▸ **What to do**
- a) From the kobject reply, write out the part that opens with the words containing "that might call" and closes with "up is finished.".
- b) According to the kobject reply, which three livepatch structures contain a kobject?

▸ **Selection**
Re: [PATCH v8 11/12] zram: fix crashes with cpu hotplug multistate
From: Petr Mladek
Date: Tue Nov 02 2021 - 10:51:46 EST
On Tue 2021-11-02 15:15:19, Petr Mladek wrote:
> On Tue 2021-10-26 23:37:30, Ming Lei wrote:
> > On Tue, Oct 26, 2021 at 10:48:18AM +0200, Petr Mladek wrote:
> > > Below are more details about the livepatch code. I hope that it will
> > > help you to see if zram has similar problems or not.
> > >
> > > We have kobject in three structures: klp_func, klp_object, and
> > > klp_patch, see include/linux/livepatch.h.
> > >
> > > These structures have to be statically defined in the module sources
> > > because they define what is livepatched, see
> > > samples/livepatch/livepatch-sample.c
> > >
> > > The kobject is used there to show information about the patch, patched
> > > objects, and patched functions, in sysfs. And most importantly,
> > > the sysfs interface can be used to disable the livepatch.
> > >
> > > The problem with static structures is that the module must stay
> > > in the memory as long as the sysfs interface exists. It can be
> > > solved in module_exit() callback. It could wait until the sysfs
> > > interface is destroyed.
> > >
> > > kobject API does not support this scenario. The relase() callbacks
> >
> > kobject_delete() is for supporting this scenario, that is why we don't
> > need to grab module refcnt before calling show()/store() of the
> > kobject's attributes.
> >
> > kobject_delete() can be called in module_exit(), then any show()/store()
> > will be done after kobject_delete() returns.
>
> I am a bit confused. I do not see kobject_delete() anywhere in kernel
> sources.
>
> I see only kobject_del() and kobject_put(). AFAIK, they do _not_
> guarantee that either the sysfs interface was destroyed or
> the release callbacks were called. For example, see
> schedule_delayed_work(&kobj->release, delay) in kobject_release().
Grr, I always get confused by the code. kobject_del() actually waits
until the sysfs interface gets destroyed. This is why there is
the deadlock.
But kobject_put() is _not_ synchronous. And the comment above
kobject_add() repeat 3 times that kobject_put() must be called
on success:
* Return: If this function returns an error, kobject_put() must be
* called to properly clean up the memory associated with the
* object. Under no instance should the kobject that is passed
* to this function be directly freed with a call to kfree(),
* that can leak memory.
*
* If this function returns success, kobject_put() must also be called
* in order to properly clean up the memory associated with the object.
*
* In short, once this function is called, kobject_put() MUST be called
* when the use of the object is finished in order to properly free
* everything.
and similar text in Documentation/core-api/kobject.rst
After a kobject has been registered with the kobject core successfully, it
must be cleaned up when the code is finished with it. To do that, call
kobject_put().
If I read the code correctly then kobject_put() calls kref_put()
that might call kobject_delayed_cleanup(). This function does a lot
of things and need to access struct kobject.
> IMHO, kobject API does not support static structures and module
> removal.
If kobject_put() has to be called also for static structures then
module_exit() must explicitly wait until the clean up is finished.
Best Regards,
Petr

▸ **Records**
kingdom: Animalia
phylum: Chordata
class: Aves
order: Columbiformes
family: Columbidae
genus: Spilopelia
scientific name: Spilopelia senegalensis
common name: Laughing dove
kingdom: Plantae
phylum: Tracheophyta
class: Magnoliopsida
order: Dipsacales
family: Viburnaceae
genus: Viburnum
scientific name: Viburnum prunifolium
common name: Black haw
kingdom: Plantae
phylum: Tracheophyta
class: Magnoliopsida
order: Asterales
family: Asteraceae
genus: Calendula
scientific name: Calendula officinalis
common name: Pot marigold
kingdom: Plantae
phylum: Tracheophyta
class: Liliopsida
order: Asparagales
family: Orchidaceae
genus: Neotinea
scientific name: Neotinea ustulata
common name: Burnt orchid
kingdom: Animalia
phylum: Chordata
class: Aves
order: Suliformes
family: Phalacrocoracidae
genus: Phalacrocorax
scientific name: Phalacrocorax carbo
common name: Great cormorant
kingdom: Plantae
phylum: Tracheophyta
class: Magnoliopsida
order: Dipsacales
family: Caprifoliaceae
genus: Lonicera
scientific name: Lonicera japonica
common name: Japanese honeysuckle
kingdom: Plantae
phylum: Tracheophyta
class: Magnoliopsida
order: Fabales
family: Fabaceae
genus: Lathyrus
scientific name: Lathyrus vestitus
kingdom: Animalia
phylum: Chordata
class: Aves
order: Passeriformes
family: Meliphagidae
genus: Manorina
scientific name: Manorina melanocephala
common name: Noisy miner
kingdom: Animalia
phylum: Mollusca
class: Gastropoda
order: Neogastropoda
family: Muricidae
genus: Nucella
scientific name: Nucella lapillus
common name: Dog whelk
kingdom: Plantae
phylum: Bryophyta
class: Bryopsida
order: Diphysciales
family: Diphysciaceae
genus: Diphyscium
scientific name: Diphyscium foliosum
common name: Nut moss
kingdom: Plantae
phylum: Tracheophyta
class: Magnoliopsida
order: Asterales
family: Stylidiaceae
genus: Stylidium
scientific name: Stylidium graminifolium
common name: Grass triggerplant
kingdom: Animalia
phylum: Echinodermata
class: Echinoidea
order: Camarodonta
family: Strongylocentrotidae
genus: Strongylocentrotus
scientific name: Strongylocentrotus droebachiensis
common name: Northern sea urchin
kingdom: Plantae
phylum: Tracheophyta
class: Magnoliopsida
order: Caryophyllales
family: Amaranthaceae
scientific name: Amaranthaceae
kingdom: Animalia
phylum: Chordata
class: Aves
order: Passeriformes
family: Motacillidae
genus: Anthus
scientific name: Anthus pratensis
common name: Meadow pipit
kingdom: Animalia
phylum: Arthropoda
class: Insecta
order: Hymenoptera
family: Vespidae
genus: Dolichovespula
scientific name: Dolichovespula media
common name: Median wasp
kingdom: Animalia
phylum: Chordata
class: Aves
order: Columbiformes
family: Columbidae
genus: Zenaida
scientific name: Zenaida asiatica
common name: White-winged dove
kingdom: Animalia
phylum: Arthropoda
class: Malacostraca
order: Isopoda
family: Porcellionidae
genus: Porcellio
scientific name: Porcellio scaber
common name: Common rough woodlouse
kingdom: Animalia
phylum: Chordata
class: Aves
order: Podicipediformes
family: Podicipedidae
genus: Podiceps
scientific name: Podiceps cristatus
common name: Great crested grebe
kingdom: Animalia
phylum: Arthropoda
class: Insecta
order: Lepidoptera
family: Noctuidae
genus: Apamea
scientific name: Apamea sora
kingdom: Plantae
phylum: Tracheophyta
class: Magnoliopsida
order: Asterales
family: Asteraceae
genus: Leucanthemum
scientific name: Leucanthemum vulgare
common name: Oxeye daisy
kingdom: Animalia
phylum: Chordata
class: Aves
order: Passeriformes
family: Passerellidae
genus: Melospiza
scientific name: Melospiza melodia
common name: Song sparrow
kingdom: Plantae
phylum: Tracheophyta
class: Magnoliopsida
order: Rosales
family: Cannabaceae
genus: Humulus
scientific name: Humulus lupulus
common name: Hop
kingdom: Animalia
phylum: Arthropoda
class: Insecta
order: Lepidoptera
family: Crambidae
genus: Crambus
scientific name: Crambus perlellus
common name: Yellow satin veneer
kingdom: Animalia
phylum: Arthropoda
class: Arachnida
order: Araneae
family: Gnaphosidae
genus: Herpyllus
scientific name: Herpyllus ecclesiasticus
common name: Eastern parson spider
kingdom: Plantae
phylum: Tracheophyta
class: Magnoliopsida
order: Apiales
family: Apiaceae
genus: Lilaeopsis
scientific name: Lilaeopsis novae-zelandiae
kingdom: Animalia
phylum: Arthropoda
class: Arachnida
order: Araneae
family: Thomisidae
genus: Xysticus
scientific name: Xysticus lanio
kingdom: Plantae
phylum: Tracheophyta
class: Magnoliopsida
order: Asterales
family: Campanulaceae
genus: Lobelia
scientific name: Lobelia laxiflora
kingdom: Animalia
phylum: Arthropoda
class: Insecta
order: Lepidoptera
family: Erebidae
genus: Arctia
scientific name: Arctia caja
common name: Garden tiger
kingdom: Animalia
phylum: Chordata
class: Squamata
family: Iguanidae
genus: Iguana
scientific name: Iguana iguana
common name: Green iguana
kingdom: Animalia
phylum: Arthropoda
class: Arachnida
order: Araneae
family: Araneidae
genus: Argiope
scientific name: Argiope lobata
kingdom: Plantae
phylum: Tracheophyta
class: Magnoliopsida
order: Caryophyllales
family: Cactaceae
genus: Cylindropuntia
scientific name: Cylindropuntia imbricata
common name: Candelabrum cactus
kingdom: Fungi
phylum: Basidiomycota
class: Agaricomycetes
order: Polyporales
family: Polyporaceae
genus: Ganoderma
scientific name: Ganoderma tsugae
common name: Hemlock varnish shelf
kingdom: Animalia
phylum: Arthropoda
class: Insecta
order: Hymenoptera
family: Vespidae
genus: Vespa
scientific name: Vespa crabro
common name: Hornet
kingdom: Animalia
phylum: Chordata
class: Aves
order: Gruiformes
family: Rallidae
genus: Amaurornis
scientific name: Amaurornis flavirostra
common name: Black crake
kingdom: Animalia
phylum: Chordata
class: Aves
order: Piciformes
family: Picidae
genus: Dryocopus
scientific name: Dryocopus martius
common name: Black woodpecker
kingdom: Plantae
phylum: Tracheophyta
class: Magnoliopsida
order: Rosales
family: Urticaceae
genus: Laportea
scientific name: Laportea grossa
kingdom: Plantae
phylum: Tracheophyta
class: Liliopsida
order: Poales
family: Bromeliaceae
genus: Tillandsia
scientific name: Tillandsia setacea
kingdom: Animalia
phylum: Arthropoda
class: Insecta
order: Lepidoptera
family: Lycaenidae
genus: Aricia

▸ **Answers to the exercises**
- a)
that might call kobject_delayed_cleanup(). This function does a lot
of things and need to access struct kobject.
> IMHO, kobject API does not support static structures and module
> removal.
If kobject_put() has to be called also for static structures then
module_exit() must explicitly wait until the clean up is finished.

- b) klp_func, klp_object, and klp_patch.